You can't secure what you don't acknowledge.SM

Friday, November 20, 2009

I need your help *today* Friday Nov 20th

You may already be aware of TechTarget's IT Knowledge Exchange. It's a great place to ask questions and/or establish yourself as an expert.

Anyway, I just realized that today's the last day to nominate another member [subliminal message]Kevin Beaver
[/subliminal message] for their Panasonic 42" TV giveaway. Someone you know [subliminal message]Kevin Beaver[/subliminal message] is in the running and could really use your help.

So what's in it for you? When you nominate someone
[subliminal message]Kevin Beaver[/subliminal message], you get a chance to win one of five $20 Amazon gift cards they're giving away. Hardly anyone has voted so your odds of winning are really good! And, by signing up you can become part of a good community of folks - good for networking, good for your career.


"Computer glitch" always to blame for someone's bad choices

Here's my two cents on the people failure - I mean "computer glitch" - at Atlanta's Hartsfield airport yesterday. Gotta blame something...

Hartsfield outage: "Computer glitch" or FAA "people failure"?

Thursday, November 19, 2009

I could've sworn we had this thing called HIPAA

Remember way back in April of 2005 when the HIPAA Security Rule went into effect? Well apparently some healthcare providers didn't get the memo. Big blow to Health Net.

So, no reasonable security controls to meet the HIPAA requirements much less no encryption of mobile storage devices? Seriously people: what is it going to take to encrypt mobile drives!!??

I'm not a fan of BitLocker in the enterprise and not sure how big Health Net is but, heck, they could've at least considered it!

Golly...I think I get so fired up about this stuff because it affects us all so personally. Furthermore it's, um, common knowledge that big security breaches will and do occur on a daily basis.

Monday, November 16, 2009

So, certification is what's best for your career, huh?

Per Microsoft Learning's director: "We see the trend increasing that individuals are making the decision that what is best for their careers is to be certified"...Completely disagree. Read the news column...Can you see the hidden message?

Here's what's best for your information security career...substance, not certification. Ooh, maybe I should trademark that. ;-)
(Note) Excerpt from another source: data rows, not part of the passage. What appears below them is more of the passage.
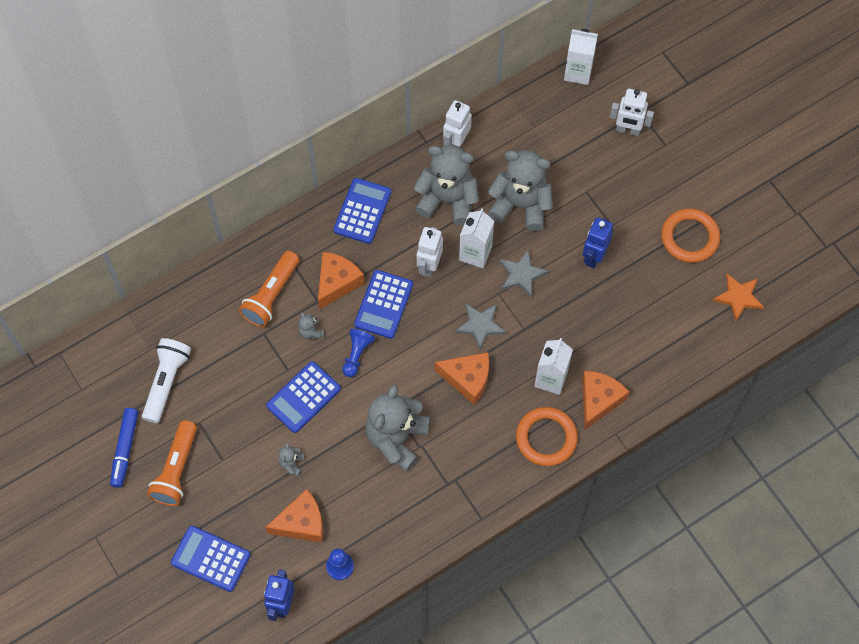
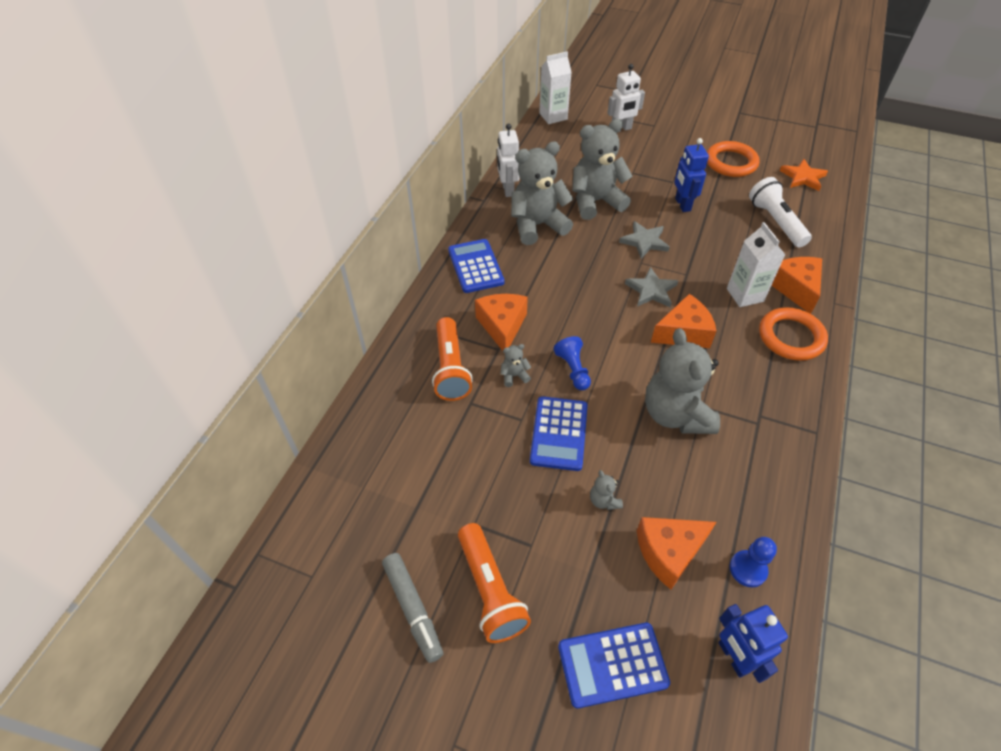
camera: 35 degrees left, 15 degrees down
blue marker [110,408,138,488] -> grey marker [382,553,443,663]
white flashlight [142,338,191,423] -> white flashlight moved to [749,177,812,247]
orange cheese [265,489,323,543] -> orange cheese turned 150 degrees counterclockwise [637,517,716,590]
grey teddy bear [298,312,324,339] -> grey teddy bear turned 135 degrees clockwise [501,344,531,387]
blue calculator [354,270,413,339] -> none
white robot [417,227,443,277] -> none
white carton [459,208,494,268] -> none

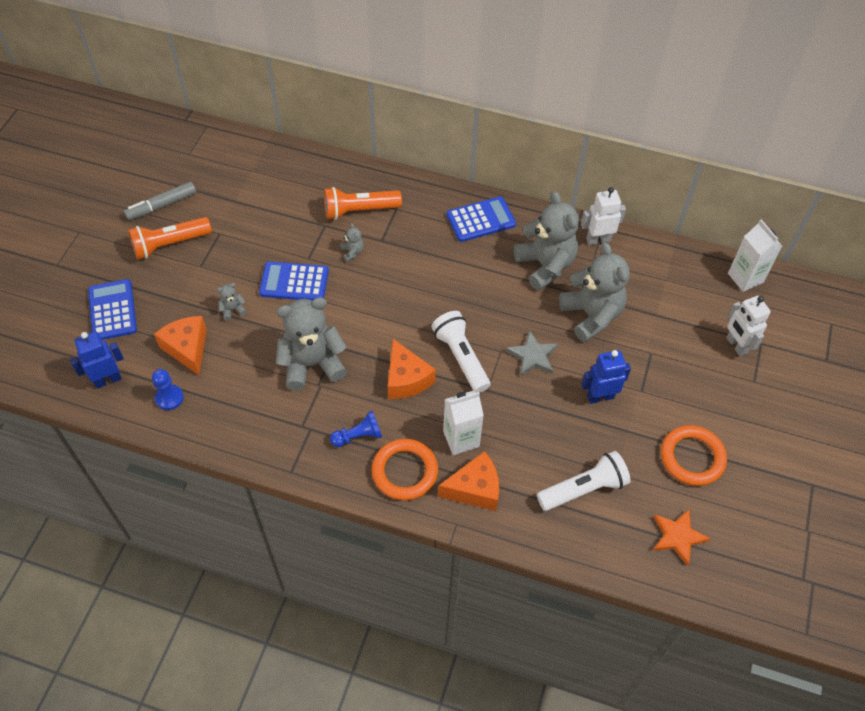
camera: 85 degrees right, 5 degrees up
orange cheese [475,294,528,351] -> none
blue pawn [553,336,591,390] -> blue pawn moved to [330,411,382,447]
grey star [625,267,678,307] -> white flashlight [431,311,490,393]

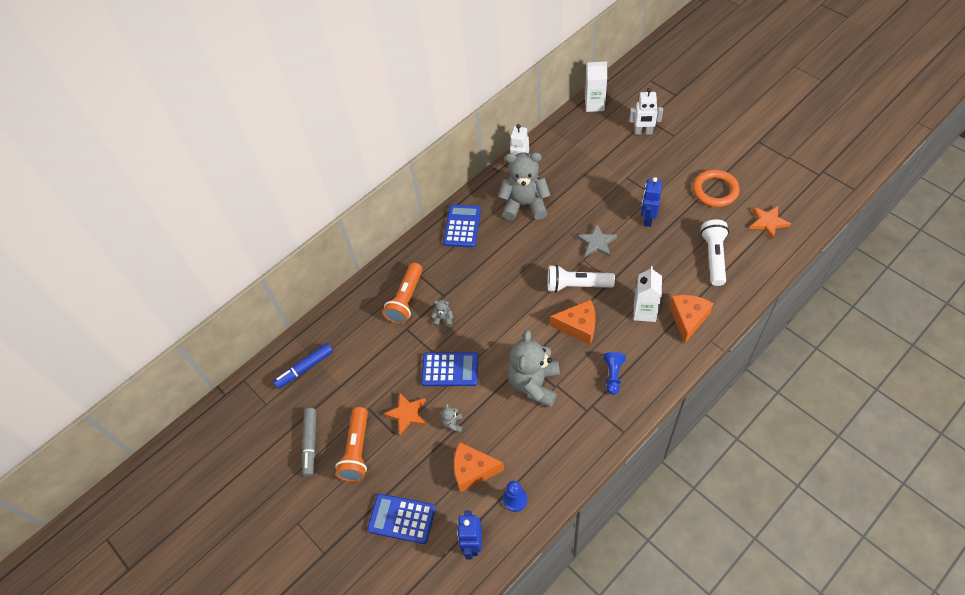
camera: 55 degrees left, 0 degrees up
blue calculator [259,261,329,301] -> blue calculator turned 120 degrees counterclockwise [421,352,478,386]
orange ring [372,439,438,500] -> none
grey teddy bear [559,242,630,342] -> none
none -> blue marker [273,343,333,389]
none -> orange star [384,392,426,435]

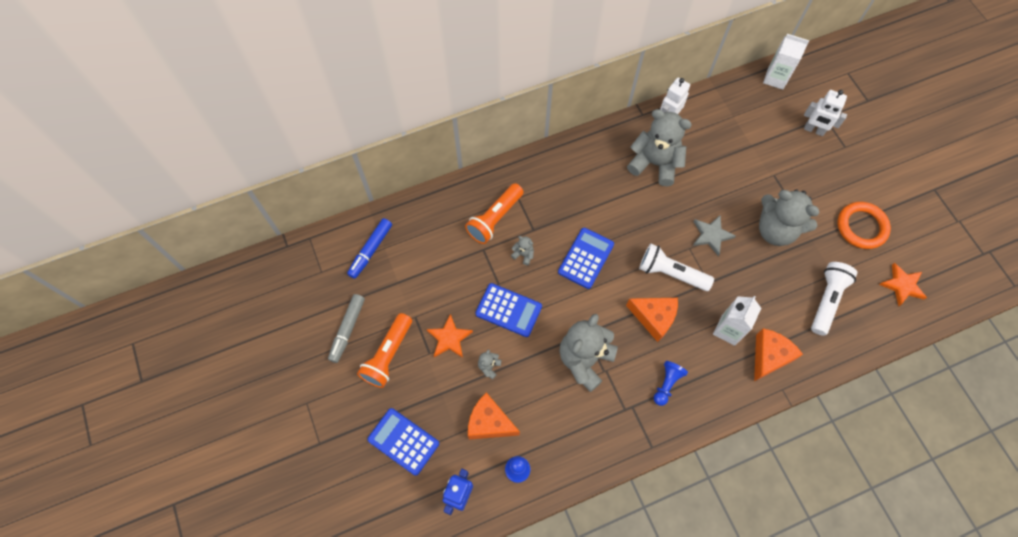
camera: 15 degrees right, 10 degrees up
blue marker [273,343,333,389] -> blue marker turned 45 degrees counterclockwise [347,218,392,279]
blue calculator [443,204,481,248] -> blue calculator moved to [558,228,614,289]
blue robot [641,177,662,227] -> grey teddy bear [759,189,820,246]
BitLocker and Windows 7 – Things you need to consider

I was recently asked to write a whitepaper on considerations for Bitlocker in Windows 7. While doing my initial research I learned a lot about BitLocker and discovered some new ideas and approaches for managing sensitive data. In this whitepaper I cover:
  • Why data encryption matters
  • BitLocker’s new features in Windows 7
  • Operational concerns you need to think about
  • Usability issues that can create problems
  • Potential compliance and security gaps you don’t want to overlook
…and more.

We know the security threats we’re up against. We understand the value of data encryption. And odds are Windows 7 is going to be the next big operating system at the desktop. Taking these things into consideration, we’ve got a long way to go in order to get our arms around protecting sensitive data – especially on mobile devices such as laptops, netbooks, and external drives.

Knowing how the marketing beast tries to pull us in one direction and seemingly critical technical issues in the other, we often overlook which way is best for the business. After all, that’s what security decisions need to be based on. You have to look at your business operations, politics, staff expertise and so on with a critical eye and ask yourself what’s going to be the best data encryption solution overall.

I’m a big advocate of using what you’ve got before you go out and spend even more money on third-party security products to gain the control and visibility you need. I see it all the time. Managers complain that security’s too difficult or expensive all the while they’re not even using their built-in operating system controls – controls that can go a long way towards keeping things in check. But just because something is built in and “free” doesn’t mean it’s the best fit or suitable for the business.

I’ve come to the conclusion that many businesses – arguably the majority – are not anywhere close to being where they need to be with security and especially data encryption at the workstation. Microsoft isn’t necessarily coming to the rescue with BitLocker in Windows 7 either.

Some good old-fashioned research and planning is in order if you’re going to get your arms around data encryption and truly minimize your business risks in this compliance-driven world we work in. This means understanding the facts and thinking long term about how your decisions on emerging technologies will impact your business both now and down the road. My whitepaper Considerations for BitLocker in Microsoft Windows 7 will help you get the ball rolling.